Under statute and established rules of procedure, youth do not have to be adjudicated delinquent in Minnesota to be placed on probation. Supervision can be a part of a continuance for dismissal disposition as well as a stay of adjudication disposition. The numbers of Minnesota youth on probation peaked at 18,000 in 1999, but has since fallen over 50% to approximately 8,500 in 2013, comparable to figures in the mid 1980s. Declining court volume is one factor in declining juvenile probation volume in Minnesota (Swayze & Buskovick, 2013).
Table 6.3. Court Services Delivery Systems in Minnesota
Core Protections for Juveniles
The federal Juvenile Justice and Delinquency Prevention Act of 2002 requires that Minnesota monitor its juvenile justice system for four core protections for youth, three of which are related to the appropriate use of secure detention facilities for accused and adjudicated youth (Swayze, 2010). Specifically, the act requires:
  1. The deinstitutionalization of non-offenders and status-level offenders from secure facilities;
  2. The removal of delinquent youth from adult jails and police lockups;
  3. And that juveniles be sight and sound separated from adult inmates whenever they are held in the same facility.
A fourth protection requires that states monitor their juvenile justice system for the over-representation of youth from communities of color, known as Disproportionate Minority Contact (DMC). DMC has shown to exist in most states throughout the U.S. (Kempf-Leonard, 2007). As discussed in Chapter Four , youth of color are disparately represented at all stages of justice-system processing in Minnesota. Further, the level of disparity in Minnesota is more severe than both the national average and comparable states (Swayze & Buskovick, 2012c). In 2010, for example, 44 percent of total juvenile arrests were youth of color compared to just 12 percent in 1980. While the population of youth of color has increased from 5 percent to 22 percent of youth ages 10 to 17, youth of color are still substantially overrepresented in Minnesota at the point of arrest (Swayze & Buskovick, 2013).
Child Abuse and Neglect
In September 2015, Minnesota Vikings running back Adrian Peterson, one of the National Football League's top stars, was charged with one count of reckless or negligent injury to a child, a felony, for disciplining his 4-year-old son with a switch. The case was eventually pled down to a single charge of reckless assault, a misdemeanor, but Peterson still missed the entire NFL season and suffered untold damage to his once stellar reputation. More importantly, his actions shone a national spotlight on the fine line between discipline and abuse (Zinser, 2014).

■ ■ ■ ■ ■

_WORK TO DO_
1) Reproduce the Minnesota juvenile justice passage word for word, starting with "Table 6.3. Court" and going on through "the same facility.".
2) For each statement, say yes or no as to whether the Minnesota juvenile justice passage supports it, and quote the words that decide it. (a) In Minnesota, youth must be adjudicated delinquent before they can be placed on probation. (b) The number of Minnesota youth on probation peaked at 18,000 in 1999. (c) The level of disparity in Minnesota is less severe than the national average.

■ ■ ■ ■ ■

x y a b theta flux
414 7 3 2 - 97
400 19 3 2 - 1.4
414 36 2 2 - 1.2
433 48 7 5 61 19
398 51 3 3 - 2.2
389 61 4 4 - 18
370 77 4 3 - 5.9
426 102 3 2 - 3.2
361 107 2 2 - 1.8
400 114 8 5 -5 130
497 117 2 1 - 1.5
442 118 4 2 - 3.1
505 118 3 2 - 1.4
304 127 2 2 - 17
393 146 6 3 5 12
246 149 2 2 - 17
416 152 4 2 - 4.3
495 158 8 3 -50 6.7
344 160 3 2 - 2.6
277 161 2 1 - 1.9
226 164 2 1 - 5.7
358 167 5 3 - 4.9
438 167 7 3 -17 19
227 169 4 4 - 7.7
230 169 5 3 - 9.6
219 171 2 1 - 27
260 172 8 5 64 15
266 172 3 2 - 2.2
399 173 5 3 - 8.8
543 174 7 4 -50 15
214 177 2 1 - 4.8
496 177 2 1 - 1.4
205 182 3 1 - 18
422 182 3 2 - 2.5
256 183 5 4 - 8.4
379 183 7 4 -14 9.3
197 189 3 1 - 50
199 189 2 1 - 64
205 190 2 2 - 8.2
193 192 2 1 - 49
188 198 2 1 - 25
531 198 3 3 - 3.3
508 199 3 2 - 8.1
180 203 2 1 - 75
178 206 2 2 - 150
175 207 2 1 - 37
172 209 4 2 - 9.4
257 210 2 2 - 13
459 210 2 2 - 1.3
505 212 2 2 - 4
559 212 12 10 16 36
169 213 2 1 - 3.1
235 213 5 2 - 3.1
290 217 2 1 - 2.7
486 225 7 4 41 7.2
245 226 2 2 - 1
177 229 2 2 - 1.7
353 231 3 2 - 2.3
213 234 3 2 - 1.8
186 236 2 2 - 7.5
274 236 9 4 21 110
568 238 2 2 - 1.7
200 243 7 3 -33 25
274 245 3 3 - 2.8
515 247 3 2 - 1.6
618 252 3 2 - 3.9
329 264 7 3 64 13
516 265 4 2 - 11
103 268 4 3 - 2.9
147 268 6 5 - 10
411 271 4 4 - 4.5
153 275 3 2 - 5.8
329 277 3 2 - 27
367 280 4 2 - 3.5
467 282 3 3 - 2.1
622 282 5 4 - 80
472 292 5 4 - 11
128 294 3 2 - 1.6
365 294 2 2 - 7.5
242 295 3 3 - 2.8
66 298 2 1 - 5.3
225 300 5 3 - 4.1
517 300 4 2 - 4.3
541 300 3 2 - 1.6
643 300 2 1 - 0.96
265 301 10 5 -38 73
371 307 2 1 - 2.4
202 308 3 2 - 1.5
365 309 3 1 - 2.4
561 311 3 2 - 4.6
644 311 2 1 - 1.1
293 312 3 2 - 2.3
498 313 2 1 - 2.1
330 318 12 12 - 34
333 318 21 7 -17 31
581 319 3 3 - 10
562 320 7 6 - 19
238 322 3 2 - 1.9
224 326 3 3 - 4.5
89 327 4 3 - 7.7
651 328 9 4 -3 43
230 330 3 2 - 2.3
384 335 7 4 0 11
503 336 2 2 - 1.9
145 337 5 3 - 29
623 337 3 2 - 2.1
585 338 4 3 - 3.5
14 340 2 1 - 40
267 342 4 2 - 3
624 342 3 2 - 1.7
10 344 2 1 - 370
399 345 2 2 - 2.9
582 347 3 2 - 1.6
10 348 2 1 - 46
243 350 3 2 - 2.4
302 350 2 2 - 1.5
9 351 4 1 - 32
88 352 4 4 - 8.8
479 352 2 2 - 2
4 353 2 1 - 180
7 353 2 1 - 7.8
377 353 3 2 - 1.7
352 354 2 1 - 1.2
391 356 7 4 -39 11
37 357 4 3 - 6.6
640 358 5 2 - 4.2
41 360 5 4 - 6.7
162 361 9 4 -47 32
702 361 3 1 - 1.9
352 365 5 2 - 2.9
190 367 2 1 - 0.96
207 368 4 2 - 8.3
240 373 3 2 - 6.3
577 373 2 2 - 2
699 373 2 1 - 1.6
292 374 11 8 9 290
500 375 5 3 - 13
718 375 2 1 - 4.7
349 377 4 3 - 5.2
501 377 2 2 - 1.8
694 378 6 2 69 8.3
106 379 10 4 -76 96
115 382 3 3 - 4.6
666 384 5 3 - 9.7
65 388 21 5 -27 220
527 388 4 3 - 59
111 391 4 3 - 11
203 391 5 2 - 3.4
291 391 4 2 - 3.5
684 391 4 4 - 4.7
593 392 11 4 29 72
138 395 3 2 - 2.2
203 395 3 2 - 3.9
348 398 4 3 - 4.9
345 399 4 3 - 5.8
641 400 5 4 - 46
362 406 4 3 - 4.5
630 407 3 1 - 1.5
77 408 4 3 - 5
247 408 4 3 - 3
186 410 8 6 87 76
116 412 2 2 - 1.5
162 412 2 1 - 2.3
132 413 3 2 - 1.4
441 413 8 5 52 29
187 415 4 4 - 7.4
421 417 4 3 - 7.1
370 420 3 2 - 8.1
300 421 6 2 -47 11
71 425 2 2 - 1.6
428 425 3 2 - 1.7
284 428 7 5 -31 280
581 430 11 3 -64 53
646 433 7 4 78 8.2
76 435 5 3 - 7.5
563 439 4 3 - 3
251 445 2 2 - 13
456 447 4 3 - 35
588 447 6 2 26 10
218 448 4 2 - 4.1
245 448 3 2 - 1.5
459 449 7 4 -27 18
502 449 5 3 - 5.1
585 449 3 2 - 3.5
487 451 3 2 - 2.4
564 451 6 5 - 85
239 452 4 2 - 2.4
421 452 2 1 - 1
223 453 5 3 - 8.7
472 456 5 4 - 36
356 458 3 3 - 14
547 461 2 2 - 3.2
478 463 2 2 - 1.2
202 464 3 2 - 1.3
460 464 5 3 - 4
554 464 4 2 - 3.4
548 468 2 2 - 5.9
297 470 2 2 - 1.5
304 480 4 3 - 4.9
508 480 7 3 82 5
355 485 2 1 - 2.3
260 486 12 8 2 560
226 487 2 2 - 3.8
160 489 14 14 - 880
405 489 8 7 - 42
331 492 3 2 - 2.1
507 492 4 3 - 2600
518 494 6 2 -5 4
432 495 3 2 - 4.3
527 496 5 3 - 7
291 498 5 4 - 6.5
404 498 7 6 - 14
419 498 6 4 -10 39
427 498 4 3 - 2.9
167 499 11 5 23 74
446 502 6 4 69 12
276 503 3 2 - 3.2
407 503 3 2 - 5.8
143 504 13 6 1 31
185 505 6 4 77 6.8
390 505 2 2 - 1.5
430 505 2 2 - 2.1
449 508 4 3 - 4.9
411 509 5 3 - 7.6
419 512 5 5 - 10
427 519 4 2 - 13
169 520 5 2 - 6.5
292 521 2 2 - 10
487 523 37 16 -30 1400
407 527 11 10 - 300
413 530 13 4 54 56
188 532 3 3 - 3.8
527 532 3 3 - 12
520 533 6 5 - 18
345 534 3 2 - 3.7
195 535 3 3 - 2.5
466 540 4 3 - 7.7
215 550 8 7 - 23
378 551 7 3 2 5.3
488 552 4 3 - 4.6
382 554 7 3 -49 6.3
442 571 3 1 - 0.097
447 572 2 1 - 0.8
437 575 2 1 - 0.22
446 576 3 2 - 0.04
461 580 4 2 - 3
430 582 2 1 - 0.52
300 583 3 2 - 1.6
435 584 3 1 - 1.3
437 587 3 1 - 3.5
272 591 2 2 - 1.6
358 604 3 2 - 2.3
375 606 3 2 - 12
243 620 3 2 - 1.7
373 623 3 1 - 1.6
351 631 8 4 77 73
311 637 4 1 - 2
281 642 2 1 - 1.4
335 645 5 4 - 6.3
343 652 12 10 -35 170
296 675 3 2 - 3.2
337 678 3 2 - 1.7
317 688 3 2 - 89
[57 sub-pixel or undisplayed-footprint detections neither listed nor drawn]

■ ■ ■ ■ ■

_FINAL RESULTS_
1)
Table 6.3. Court Services Delivery Systems in Minnesota
Core Protections for Juveniles
The federal Juvenile Justice and Delinquency Prevention Act of 2002 requires that Minnesota monitor its juvenile justice system for four core protections for youth, three of which are related to the appropriate use of secure detention facilities for accused and adjudicated youth (Swayze, 2010). Specifically, the act requires:
  1. The deinstitutionalization of non-offenders and status-level offenders from secure facilities;
  2. The removal of delinquent youth from adult jails and police lockups;
  3. And that juveniles be sight and sound separated from adult inmates whenever they are held in the same facility.

2)
(a) No: "youth do not have to be adjudicated delinquent in Minnesota to be placed on probation."
(b) Yes: "The numbers of Minnesota youth on probation peaked at 18,000 in 1999"
(c) No: "the level of disparity in Minnesota is more severe than both the national average and comparable states"